● **Information**:
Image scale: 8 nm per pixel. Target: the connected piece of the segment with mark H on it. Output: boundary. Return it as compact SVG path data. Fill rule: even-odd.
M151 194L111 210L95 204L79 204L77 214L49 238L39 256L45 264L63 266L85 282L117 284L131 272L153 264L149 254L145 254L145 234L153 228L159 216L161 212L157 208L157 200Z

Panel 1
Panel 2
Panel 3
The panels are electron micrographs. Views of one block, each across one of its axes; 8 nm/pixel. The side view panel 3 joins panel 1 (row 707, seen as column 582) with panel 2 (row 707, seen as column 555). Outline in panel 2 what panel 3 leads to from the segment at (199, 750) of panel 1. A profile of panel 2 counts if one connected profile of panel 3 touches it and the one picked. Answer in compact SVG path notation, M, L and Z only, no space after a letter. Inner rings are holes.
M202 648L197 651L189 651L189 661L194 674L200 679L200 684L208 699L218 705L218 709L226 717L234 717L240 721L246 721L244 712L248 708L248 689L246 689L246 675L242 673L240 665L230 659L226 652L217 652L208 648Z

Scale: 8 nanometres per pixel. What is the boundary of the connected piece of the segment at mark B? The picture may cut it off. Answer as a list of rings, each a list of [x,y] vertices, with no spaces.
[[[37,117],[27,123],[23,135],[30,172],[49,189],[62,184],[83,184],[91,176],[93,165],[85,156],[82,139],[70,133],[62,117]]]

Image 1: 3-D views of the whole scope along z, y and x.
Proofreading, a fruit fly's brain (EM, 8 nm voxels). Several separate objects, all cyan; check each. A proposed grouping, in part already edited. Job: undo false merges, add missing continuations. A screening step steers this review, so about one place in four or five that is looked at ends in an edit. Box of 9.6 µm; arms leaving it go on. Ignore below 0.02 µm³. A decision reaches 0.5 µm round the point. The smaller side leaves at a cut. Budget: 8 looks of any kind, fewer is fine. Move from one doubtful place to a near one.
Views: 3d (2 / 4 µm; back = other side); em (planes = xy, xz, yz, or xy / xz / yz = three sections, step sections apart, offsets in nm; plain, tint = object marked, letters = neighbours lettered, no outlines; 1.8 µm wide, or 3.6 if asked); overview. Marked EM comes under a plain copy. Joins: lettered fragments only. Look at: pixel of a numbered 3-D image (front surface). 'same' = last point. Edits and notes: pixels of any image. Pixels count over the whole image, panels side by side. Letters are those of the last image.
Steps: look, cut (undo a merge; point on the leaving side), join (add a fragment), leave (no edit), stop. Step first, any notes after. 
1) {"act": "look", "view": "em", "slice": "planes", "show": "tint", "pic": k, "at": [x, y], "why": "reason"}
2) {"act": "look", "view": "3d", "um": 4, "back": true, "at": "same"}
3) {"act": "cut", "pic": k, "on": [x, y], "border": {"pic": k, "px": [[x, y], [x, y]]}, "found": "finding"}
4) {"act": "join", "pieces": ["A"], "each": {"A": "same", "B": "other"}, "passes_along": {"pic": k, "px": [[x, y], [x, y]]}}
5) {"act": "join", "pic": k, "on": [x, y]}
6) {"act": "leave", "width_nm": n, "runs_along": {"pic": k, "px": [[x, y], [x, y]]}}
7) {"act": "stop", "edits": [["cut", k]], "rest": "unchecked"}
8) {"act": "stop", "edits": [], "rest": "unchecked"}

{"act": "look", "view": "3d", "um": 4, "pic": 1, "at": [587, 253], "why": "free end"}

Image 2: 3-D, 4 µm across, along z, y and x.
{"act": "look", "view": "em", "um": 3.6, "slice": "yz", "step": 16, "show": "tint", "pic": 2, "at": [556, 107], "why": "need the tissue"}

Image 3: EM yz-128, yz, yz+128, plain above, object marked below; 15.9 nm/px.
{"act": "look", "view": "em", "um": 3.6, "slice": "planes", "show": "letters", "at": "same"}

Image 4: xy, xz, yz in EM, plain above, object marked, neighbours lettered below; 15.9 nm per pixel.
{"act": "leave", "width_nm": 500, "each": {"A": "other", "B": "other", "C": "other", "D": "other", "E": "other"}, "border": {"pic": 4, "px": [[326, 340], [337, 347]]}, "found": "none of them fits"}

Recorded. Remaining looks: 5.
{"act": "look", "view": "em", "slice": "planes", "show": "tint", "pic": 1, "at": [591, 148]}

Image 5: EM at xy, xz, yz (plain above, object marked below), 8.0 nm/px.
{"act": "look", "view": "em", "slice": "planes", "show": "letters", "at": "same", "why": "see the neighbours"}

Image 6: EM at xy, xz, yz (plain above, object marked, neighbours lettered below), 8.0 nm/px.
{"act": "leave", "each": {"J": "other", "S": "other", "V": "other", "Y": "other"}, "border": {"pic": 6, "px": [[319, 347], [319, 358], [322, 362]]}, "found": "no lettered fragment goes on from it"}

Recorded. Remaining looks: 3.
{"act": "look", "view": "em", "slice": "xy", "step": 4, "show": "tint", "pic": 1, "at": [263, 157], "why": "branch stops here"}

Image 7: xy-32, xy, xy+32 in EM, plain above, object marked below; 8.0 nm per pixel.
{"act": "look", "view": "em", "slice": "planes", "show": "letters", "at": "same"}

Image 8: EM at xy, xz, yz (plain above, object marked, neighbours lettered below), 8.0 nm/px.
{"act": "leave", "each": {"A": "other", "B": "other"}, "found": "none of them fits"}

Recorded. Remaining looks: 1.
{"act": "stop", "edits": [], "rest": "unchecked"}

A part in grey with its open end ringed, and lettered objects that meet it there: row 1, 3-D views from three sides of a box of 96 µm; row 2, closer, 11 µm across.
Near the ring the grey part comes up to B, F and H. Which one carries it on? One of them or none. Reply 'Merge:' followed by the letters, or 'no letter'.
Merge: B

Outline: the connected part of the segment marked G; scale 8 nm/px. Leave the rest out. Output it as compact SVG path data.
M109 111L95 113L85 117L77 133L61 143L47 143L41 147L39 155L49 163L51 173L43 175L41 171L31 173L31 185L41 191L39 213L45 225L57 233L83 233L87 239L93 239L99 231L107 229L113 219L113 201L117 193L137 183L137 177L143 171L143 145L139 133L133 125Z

● **Goal of the exercise**:
Looking at the entries above, count the lines that hold the string "three" and reply with the count alone.

● **Written answer**:
2